Up until recently, I had worked exclusively with Relational Database Management Systems (RDBMSes) such as MySQL and PostgreSQL in my web development projects. They store data logically and link different subsets of data together in very obvious ways - and make it fairly easy for new comers to learn. I had learn the subtle nuances of both and consider myself an expert in many ways when it comes to creating queries in such environments.
Everything in my web development world was in much of a balance - then, from out of nowhere, Travis Hegner hit me in the face with a proverbial pimp slap of epic proportions. This thunderous blow came from a different type of database system - known as “Document Databases” in the form of HBase, the Hadoop Database. HBase is meant to be used “when you need random, realtime read/write access to your Big Data. This project’s goal is the hosting of very large tables - billions of rows X millions of columns - atop clusters of commodity hardware.”
Now you may be thinking to yourself “WTF is he talking about!?” I will try to clarify by using an example…
A couple of years ago, we worked on creating a web spider that crawls the web for resumes. The project worked great and we got close to 150,000 resumes into an RDMS (PostgreSQL) in a standardized format using the Sovren Resume Parser which adheres to the HR-XML Resume formatting Standards. We built a search engine that would allow our recruiters access to the resumes so they could (ideally) find matching candidates for open positions (I work for a staffing company, Trillium Staffing). Unfortunately, with that sheer amount of data, the queries were taking upwards of a minute to complete - even with a normalized and optimized system. We dealt with it for a long time, until we came across HBase. Since then, we have implemented the system and minimized query overhead using the Document Database - which basically searches a giant text-based dump of each resume in a field. The searches take at most about 5 seconds now. Pretty big improvement eh? I’d say so, too!
OK, so this worked out great but there isn’t a big community yet for this technology. The reason - in my opinion - is the technology it’s developed on (Java) is a PITA and eats a lot of resources.
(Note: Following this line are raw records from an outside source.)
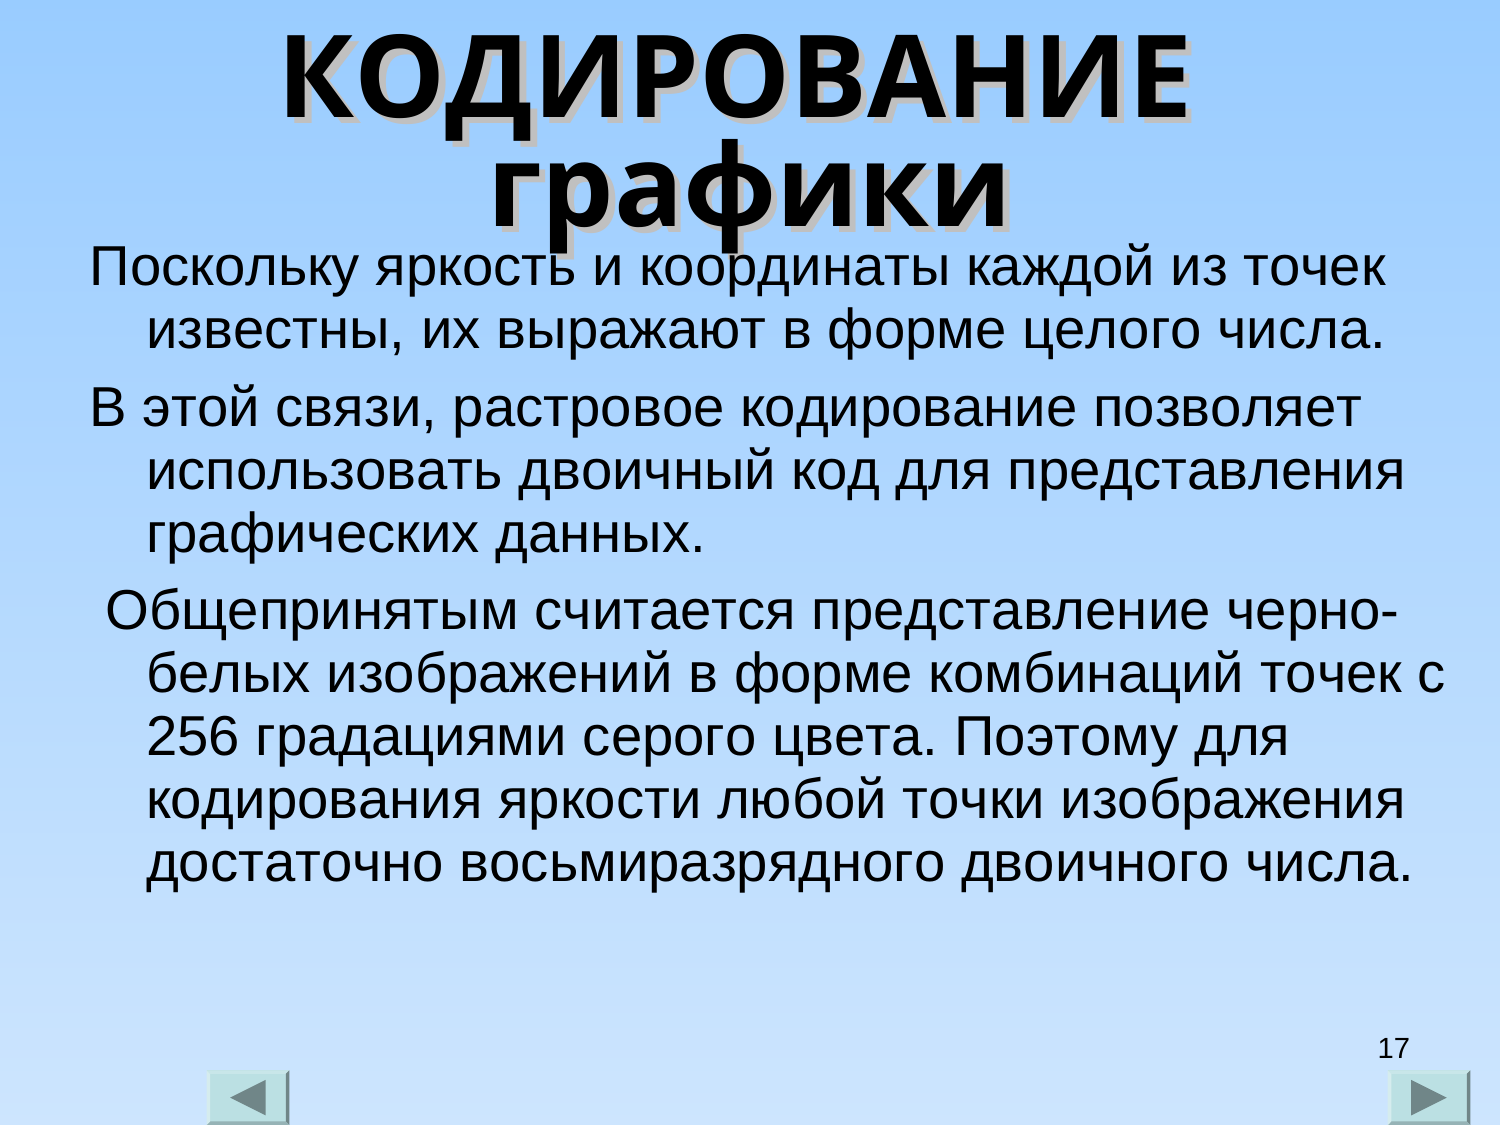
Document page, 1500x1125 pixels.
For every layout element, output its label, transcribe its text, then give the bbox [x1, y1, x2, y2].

list Поскольку яркость и координаты каждой из точек известны, их выражают в форме целого числа. В этой связи, растровое кодирование позволяет использовать двоичный код для представления графических данных. Общепринятым считается представление черно-белых изображений в форме комбинаций точек с 256 градациями серого цвета. Поэтому для кодирования яркости любой точки изображения достаточно восьмиразрядного двоичного числа. [75, 227, 1500, 1058]
title КОДИРОВАНИЕ графики [75, 17, 1426, 227]
text_box [208, 1070, 290, 1125]
text_box [1389, 1070, 1471, 1125]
So, I looked for alternatives, but to no avail.
Another downside I found was that the data being processed was mainly static, which is not great in web development because we (love to) work with dynamic data that can be updated instantly.
I kind of but this out of my mind until randomly, on my favorite CSS Gallery, Best Web Gallery, there was a posting for MongoDB - a sort of RDBMS/Document Database hybrid. SWEET!
After poking around the site for a bit - I was pleasantly surprised at the ease of querying (JavaScript-based queries) and the support. I was even MORE pleased to find they had a sandbox area of sorts to learn and test queries on. Then, to make me even MORE IMPRESSED, there was already an Ubuntu Package for it! Score! Since finding this out, I have been working on a fairly large project and have really been loving it. This project happens to be in PHP, but there are also drivers for Ruby on Rails, Django, etc. I love the fact that I can apply philosophies of both, rapidly search GIANT amounts of data and run automated cron job-type tasks called “Map/Reduce” Jobs right out of the box. It’s just that simple.
It is of my highest opinion that MongoDB not only bridges the gap between key-value stores (which are are fast and highly scalable) and traditional RDBMSes (which provide rich queries and deep functionality) but it also bridges the gap between modern web development and document-based databases successfully and with elite precision.